NLP Recent Paper Review
In his presentation from April 2020, Thomas Wolf, presents recent works in the field of Artificial Intelligence.
Current research directions in the field of NLP are:
- model size and computational efficiency
- out-of-domain generalization
- fine tuning and sample efficiency
- common sense and inductive bias
Regarding model size the most recent developments were usually based on increasingly big models such as T5 by Google, MegatronLM by Nvidia, or BART / XLM-R by Facebook Research. These models usually have over 1 billion parameters.
This is a problem because of the narrowing research competition and the environmental cost that come with the training of these models.
However, works on smaller models because the big ones are usually overparametrized are a research stream. Thomas Wolf presents three techniques, i.e. distillation, pruning, and quantization to address the reduction of model size.
- Distillation deals with taking a teacher model (like BERT) and using a student model (e.g., TinyBERT) to reduce inference cost, while capitalizing on the inductive biases learned by large models.
- Pruning can be done for heads, weights, and layers.
- Quantization refers to the change of the data type (i.e., FP32 to INT8).
Additionally, researchers trace how increasing amounts of data improve result quality in NLP challenges. This can be done for pre-training (e.g. the XLNet vs. BERT debates) or in fine-tuning (scores on the Winograd Schema Challenge or MaskedWiki.)
Generally, the power law of natural language modelling (NLM) confers that compute, dataset size and parameters need to be scaled up in tandem. RoBERTa-large with 2.2T tokens compared to BERT-large with only 137B tokens had a significantly better result in zero-shot evaluation on birth-year comparisons.
In-domain vs. Out-of-domain Generalization
Out-of-domain generalizations relates to the ability of a trained Neural Network to also solve NLP tasks outside the training domain. Let us assume that a neural net was only trained on wikipedia articles then it would write texts or solve masked tasks only with wikipedia-like answers. In a forum like platform like Reddit the neural network would be easily spotted.
The limits of NLU and the rise of NLG
The NL Decathlon is a test consisting of different tasks like translation, question answering and summarization. It is used to evaluate different models and test their quality of natural language generation (NLG).
A fundamental flaw: the lack of robustness
Still, neural nets in NLP easily fall into local minima meaning that they are confused if certain parts of a text are changed.
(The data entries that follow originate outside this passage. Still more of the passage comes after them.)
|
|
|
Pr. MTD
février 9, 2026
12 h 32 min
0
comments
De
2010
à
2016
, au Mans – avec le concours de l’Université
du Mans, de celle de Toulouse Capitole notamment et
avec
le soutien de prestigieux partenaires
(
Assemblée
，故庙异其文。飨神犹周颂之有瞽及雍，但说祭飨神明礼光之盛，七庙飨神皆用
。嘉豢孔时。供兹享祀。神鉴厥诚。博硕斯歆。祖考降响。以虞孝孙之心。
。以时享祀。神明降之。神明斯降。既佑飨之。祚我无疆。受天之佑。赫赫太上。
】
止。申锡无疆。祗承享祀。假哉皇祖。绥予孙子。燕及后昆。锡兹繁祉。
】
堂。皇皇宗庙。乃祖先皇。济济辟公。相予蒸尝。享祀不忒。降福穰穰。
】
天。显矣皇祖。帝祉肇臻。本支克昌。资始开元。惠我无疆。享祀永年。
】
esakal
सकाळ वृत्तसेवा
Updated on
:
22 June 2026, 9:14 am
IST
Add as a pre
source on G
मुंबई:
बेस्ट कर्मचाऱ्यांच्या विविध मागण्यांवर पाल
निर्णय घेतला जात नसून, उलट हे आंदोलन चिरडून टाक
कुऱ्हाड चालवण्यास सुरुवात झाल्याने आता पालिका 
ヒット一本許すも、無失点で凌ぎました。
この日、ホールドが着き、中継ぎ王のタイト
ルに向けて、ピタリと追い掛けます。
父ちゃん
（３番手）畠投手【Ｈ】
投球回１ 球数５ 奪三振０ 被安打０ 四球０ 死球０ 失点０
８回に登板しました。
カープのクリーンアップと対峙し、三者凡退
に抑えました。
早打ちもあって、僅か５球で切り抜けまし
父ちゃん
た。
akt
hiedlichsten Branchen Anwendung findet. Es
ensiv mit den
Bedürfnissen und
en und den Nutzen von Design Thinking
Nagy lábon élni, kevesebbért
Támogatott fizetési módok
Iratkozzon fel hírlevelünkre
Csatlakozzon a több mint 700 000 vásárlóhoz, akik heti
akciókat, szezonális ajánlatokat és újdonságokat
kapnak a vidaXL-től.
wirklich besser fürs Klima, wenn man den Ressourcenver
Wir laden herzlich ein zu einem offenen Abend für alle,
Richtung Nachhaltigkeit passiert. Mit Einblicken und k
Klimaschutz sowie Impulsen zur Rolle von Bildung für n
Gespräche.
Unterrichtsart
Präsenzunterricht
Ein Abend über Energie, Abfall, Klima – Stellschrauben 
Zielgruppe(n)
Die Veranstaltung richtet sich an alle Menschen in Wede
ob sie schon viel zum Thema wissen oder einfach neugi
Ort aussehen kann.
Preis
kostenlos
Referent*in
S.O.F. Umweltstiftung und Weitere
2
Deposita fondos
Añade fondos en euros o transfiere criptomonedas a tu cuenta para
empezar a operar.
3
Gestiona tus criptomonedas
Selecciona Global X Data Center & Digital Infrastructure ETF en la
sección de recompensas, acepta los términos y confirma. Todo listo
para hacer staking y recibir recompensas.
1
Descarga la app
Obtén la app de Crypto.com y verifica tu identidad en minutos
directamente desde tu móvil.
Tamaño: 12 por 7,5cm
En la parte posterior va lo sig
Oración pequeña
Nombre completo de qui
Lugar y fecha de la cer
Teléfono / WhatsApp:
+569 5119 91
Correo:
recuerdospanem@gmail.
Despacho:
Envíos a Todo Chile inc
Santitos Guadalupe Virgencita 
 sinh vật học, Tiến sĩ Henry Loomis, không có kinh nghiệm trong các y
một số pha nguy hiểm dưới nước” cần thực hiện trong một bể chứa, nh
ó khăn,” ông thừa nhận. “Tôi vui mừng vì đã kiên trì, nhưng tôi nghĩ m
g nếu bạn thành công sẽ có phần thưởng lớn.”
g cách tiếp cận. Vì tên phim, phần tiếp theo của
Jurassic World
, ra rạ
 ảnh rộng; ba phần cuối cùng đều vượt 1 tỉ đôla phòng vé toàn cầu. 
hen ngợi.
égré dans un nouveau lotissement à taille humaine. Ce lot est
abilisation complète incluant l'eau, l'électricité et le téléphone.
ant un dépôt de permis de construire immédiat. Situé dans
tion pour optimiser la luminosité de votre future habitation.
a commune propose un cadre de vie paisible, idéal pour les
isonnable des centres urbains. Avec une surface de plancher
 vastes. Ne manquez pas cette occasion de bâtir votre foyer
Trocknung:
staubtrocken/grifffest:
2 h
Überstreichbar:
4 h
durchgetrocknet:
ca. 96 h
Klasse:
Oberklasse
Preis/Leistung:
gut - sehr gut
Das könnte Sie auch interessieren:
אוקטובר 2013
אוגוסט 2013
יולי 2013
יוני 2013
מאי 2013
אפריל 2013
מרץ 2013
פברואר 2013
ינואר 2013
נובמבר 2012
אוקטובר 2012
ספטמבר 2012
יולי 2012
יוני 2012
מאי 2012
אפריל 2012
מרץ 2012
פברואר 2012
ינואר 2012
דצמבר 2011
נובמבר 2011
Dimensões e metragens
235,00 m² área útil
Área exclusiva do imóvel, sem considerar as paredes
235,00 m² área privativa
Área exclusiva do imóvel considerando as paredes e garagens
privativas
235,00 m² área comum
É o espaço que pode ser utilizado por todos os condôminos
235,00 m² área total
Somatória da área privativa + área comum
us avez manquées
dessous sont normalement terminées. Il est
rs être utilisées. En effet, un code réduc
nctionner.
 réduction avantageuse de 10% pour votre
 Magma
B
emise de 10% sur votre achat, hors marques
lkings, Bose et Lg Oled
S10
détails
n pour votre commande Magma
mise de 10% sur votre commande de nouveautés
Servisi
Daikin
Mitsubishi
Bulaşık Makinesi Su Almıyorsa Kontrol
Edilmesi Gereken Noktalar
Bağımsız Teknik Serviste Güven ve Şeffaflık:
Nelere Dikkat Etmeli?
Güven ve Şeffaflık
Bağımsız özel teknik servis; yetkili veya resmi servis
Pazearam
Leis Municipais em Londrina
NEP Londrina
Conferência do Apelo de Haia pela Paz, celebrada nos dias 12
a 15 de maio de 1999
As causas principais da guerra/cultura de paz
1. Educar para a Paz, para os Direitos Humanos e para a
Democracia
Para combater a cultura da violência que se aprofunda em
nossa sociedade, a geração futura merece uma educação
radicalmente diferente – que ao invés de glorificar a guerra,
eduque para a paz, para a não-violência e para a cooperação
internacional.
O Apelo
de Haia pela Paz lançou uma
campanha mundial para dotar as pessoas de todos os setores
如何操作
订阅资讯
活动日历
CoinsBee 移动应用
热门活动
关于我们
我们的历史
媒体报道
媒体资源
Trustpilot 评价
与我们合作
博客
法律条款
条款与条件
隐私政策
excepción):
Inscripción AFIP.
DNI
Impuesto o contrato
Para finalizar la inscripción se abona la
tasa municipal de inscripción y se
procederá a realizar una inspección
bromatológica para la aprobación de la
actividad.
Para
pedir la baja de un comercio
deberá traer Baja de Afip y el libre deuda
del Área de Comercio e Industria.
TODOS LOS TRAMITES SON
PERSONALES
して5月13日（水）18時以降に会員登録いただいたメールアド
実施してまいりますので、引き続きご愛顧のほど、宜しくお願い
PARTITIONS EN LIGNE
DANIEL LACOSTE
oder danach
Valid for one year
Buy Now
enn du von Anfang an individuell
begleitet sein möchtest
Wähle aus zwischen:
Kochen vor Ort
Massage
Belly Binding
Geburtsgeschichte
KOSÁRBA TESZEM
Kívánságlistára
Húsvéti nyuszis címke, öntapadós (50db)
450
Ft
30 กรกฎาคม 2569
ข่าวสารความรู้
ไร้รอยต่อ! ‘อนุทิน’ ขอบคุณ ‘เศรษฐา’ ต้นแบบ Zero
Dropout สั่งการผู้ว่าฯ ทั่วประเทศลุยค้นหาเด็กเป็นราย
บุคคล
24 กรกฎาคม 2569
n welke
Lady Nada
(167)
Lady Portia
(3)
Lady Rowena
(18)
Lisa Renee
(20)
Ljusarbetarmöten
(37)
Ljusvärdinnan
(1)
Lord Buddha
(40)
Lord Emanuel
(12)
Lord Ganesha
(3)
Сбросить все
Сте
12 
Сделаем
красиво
Solutions to this could be better regularizaton, ensembles and multi-tasking but will result in high cost of training.
The inductive bias question
Models can be brittle and spurious. Brittle refers to failing when text is modified, even when meaning is preserved. While spurious models memorize artifacts and biases instead of truly learning.
The limits of distributional hypothesis proposes that certain types of information are difficult to learn from raw text. E.g., humans do not state the obvious (sheep are white, but everybody talks about black sheep), so structural knowledge (a table that says that sheep are white), multimodal learning (show a lot of sheep to the computer from pictures) or humans in the loop may be the remedy. Just like humans are also learning from multimodal contexts (after all we have multiple senses).
The continual-learning question
What does the neural network need to know, what could it forget? Current transfer learning only performs adaptions once but we need models that continuously retain and accumulate knowledge across many tasks. So no distinction between pretraining and adaption should be made.